# EXTRACTED DATA
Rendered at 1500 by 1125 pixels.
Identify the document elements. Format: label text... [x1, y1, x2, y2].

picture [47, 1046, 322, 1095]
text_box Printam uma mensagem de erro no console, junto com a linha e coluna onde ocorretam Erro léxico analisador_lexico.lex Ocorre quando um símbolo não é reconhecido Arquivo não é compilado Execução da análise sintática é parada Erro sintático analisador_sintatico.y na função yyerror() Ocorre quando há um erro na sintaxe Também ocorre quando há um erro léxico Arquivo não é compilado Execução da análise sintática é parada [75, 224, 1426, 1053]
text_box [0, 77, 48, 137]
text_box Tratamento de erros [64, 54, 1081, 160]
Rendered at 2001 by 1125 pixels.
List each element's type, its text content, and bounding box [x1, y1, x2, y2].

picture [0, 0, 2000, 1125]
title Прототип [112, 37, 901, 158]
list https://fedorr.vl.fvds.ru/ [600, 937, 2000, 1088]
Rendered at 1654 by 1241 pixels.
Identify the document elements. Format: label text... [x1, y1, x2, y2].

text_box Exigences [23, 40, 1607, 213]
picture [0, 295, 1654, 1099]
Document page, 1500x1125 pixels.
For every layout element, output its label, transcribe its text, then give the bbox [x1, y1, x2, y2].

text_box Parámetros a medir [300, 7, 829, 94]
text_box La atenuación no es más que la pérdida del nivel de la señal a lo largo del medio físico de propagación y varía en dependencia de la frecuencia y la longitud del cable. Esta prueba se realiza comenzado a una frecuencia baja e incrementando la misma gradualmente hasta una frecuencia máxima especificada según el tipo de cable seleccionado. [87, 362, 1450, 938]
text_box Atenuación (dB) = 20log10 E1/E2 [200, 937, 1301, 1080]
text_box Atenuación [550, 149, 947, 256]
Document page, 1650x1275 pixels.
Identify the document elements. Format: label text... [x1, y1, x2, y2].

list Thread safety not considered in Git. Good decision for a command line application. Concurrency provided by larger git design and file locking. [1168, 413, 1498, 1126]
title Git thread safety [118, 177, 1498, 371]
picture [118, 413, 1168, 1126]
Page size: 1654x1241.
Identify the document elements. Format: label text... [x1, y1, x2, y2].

# GIVEN PROBLEM
Reproduce all of the material above verbatim, line by line, leaving every character unchanged.

# EXPECTED OUTPUT
Rendered at 1500 by 1125 pixels.
Identify the document elements. Format: label text... [x1, y1, x2, y2].

picture [47, 1046, 322, 1095]
text_box Printam uma mensagem de erro no console, junto com a linha e coluna onde ocorretam Erro léxico analisador_lexico.lex Ocorre quando um símbolo não é reconhecido Arquivo não é compilado Execução da análise sintática é parada Erro sintático analisador_sintatico.y na função yyerror() Ocorre quando há um erro na sintaxe Também ocorre quando há um erro léxico Arquivo não é compilado Execução da análise sintática é parada [75, 224, 1426, 1053]
text_box [0, 77, 48, 137]
text_box Tratamento de erros [64, 54, 1081, 160]
Rendered at 2001 by 1125 pixels.
List each element's type, its text content, and bounding box [x1, y1, x2, y2].

picture [0, 0, 2000, 1125]
title Прототип [112, 37, 901, 158]
list https://fedorr.vl.fvds.ru/ [600, 937, 2000, 1088]
Rendered at 1654 by 1241 pixels.
Identify the document elements. Format: label text... [x1, y1, x2, y2].

text_box Exigences [23, 40, 1607, 213]
picture [0, 295, 1654, 1099]
Document page, 1500x1125 pixels.
For every layout element, output its label, transcribe its text, then give the bbox [x1, y1, x2, y2].

text_box Parámetros a medir [300, 7, 829, 94]
text_box La atenuación no es más que la pérdida del nivel de la señal a lo largo del medio físico de propagación y varía en dependencia de la frecuencia y la longitud del cable. Esta prueba se realiza comenzado a una frecuencia baja e incrementando la misma gradualmente hasta una frecuencia máxima especificada según el tipo de cable seleccionado. [87, 362, 1450, 938]
text_box Atenuación (dB) = 20log10 E1/E2 [200, 937, 1301, 1080]
text_box Atenuación [550, 149, 947, 256]
Document page, 1650x1275 pixels.
Identify the document elements. Format: label text... [x1, y1, x2, y2].

list Thread safety not considered in Git. Good decision for a command line application. Concurrency provided by larger git design and file locking. [1168, 413, 1498, 1126]
title Git thread safety [118, 177, 1498, 371]
picture [118, 413, 1168, 1126]
Page size: 1654x1241.
Identify the document elements. Format: label text... [x1, y1, x2, y2].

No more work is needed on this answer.